Text shown ▸
• • • • •
The plan called for a seismic rated basement pour with 10" x 10 ft walls, lots of rebar and a 4" wide x 12" stem wall top. The day was warm and forecast to hit the low 90's with a 10-15 mph wind on a very dry site.
The concrete contractor was not well prepared for his pour as 5 of the 8 9 yard mixers arrived as the concrete pump fired up and the first bit of mix hit the forms after the engineer confirmed the slump of 5". Very soon the concrete contractor stopped the pump as the concrete was not moving through the opening of the forms due to the amount of rebar and the narrow opening.
The carpenters quickly built a hopper box for the top of the forms, but that still was difficult and the contractor once again called a halt to the pour and came to the pump and asked the engineer to "give a little on the slump". The engineer asked the truck driver for his load mix sheet and asked the contractor why he called out 1" aggregate instead of a smaller rock and why no additives to allow the mix to flow.
Deer eyes in the headlights......the contractor had misread the specs and did not know what an "additive" was or what it would do. He could have used 3/8" chips as long as the mix met the break tests as well as a "flow" additive.
The contractor forged ahead and worked his men hard for 3 hours to make the pour in 4 lifts around the building ~32'x~60' with several offsets. The last lift was left to the workers/laborers as the concrete contractor owner left the site for the local tavern.
Three days later the interior forms had been removed before 10 AM and the "honey combs" parged before I made the site that day. I requested no more parge until I saw the pour as it was when the forms were removed. I went to meet with the bank CEO and to call the architect's engineer.
I returned with camera in hand, and saw the exterior walls were horrible. I called a "stop work" ---no more parge to be applied. A lot of harsh words followed. The photos of a really bad pour went to the architect. Verdict...extensive areas of unconsolidated concrete.
The concrete contractor wanted to total removal/demo of the whole basement. The general asked the engineer for his proposed fix, which was to chisel out the bad areas and patch with Sika 123 primer and fill with Sika-Flex. Lots of bitchin & moanin by the concrete contractor but the general held the purse strings.
Three demo hammers, 3 laborers, 2 masons and I spent three weeks on that basement.
There were places where the demo hammers would pierce the portland skin of the wall and then the 1" aggregate would pour out like gumballs out of a vending machine.
• • • • •
[Dataset excerpts]
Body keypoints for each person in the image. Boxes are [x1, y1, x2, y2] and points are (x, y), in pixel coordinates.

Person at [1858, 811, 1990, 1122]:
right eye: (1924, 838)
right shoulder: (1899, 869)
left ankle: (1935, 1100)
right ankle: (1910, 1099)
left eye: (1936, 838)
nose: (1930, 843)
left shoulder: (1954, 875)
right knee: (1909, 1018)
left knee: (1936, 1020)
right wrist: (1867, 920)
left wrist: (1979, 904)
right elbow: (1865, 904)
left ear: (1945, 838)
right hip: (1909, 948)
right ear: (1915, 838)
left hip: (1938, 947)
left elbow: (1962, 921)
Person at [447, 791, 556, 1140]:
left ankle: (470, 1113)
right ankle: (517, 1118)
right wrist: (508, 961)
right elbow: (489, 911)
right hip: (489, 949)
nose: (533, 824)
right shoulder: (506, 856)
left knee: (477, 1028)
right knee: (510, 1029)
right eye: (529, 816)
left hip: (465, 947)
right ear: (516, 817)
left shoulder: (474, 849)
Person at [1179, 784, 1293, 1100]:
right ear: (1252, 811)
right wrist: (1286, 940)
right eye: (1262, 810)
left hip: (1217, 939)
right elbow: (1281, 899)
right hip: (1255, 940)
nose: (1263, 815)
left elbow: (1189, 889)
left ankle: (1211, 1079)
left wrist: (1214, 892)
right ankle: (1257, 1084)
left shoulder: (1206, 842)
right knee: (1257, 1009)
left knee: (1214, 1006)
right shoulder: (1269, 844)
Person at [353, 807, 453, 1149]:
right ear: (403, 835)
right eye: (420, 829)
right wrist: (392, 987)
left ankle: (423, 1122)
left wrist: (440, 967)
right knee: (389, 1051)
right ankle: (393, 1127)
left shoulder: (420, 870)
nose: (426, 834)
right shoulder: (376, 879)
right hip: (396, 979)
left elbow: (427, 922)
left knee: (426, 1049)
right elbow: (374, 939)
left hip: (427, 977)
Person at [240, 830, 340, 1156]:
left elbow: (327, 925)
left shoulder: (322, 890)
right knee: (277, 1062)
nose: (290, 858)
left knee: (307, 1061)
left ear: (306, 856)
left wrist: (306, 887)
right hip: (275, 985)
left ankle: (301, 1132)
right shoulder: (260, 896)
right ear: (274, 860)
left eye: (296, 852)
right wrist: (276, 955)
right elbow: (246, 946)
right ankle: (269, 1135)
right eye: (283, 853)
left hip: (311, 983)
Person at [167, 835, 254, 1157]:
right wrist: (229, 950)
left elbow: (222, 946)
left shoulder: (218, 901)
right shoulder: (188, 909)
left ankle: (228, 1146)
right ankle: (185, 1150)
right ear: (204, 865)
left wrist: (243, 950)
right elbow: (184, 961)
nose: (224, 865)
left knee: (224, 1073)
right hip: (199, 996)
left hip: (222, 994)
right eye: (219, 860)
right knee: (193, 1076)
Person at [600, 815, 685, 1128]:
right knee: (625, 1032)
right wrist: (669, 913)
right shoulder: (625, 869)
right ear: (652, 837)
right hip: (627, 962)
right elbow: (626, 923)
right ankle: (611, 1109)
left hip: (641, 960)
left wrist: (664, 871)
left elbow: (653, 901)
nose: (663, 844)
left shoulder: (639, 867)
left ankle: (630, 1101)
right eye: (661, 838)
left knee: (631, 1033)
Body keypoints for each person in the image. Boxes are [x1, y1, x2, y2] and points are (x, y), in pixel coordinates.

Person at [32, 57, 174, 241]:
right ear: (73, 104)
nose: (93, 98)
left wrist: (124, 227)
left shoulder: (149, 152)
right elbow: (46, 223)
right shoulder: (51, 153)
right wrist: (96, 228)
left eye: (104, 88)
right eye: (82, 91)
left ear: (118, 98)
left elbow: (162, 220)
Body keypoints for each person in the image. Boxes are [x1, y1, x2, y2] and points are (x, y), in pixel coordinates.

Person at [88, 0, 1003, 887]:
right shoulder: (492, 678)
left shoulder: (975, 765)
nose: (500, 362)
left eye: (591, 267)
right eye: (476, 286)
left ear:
• • • • •
What to work on ▸
A. According to the basement pour account, how long did the crew spend on the basement?
B. Does each statement agree with the basement pour account? Answer yes or no for each, quoting the words that decide it.
(i) The engineer confirmed a slump of 5" before the first mix hit the forms.
(ii) The concrete contractor owner stayed on site through the last lift.
(iii) The engineer proposed removing the whole basement.
C. Can you carry the basement pour account forward from its last sentence?
Nothing in the entries is needed here.

Exercise results ▸
A. Three weeks.

B.
(i) Yes: "the first bit of mix hit the forms after the engineer confirmed the slump of 5"".
(ii) No: "the concrete contractor owner left the site for the local tavern".
(iii) No: "which was to chisel out the bad areas and patch with Sika 123 primer and fill with Sika-Flex".

C.
The demo lines would follow the cold joints of the lifts. In six areas the demos would yield a hole in the 10" wall, the smallest being the size of a big mans fist. My instrument of torture was a geologist's hammer that was used to sound-out every sq/ft of the walls.
The engineer would allow no additional loading on the structure until all repairs were complete. The framing package and floor trusses were already on site.
The cost of the Sika products was $15K and the final cost of the "patch" labor and inspection services, totaled $41K. The original bid amount on the wall was $67K.
...............Iron Helix
Ah yes, branch bank construction, I know it well. And i have had one experience with a design-build gc, but in this case we handed them stamped drawings from an architect with instructions to "build it like the plans". Even so, they tried to apply their own design-build skills at every opportunity. It was a battle.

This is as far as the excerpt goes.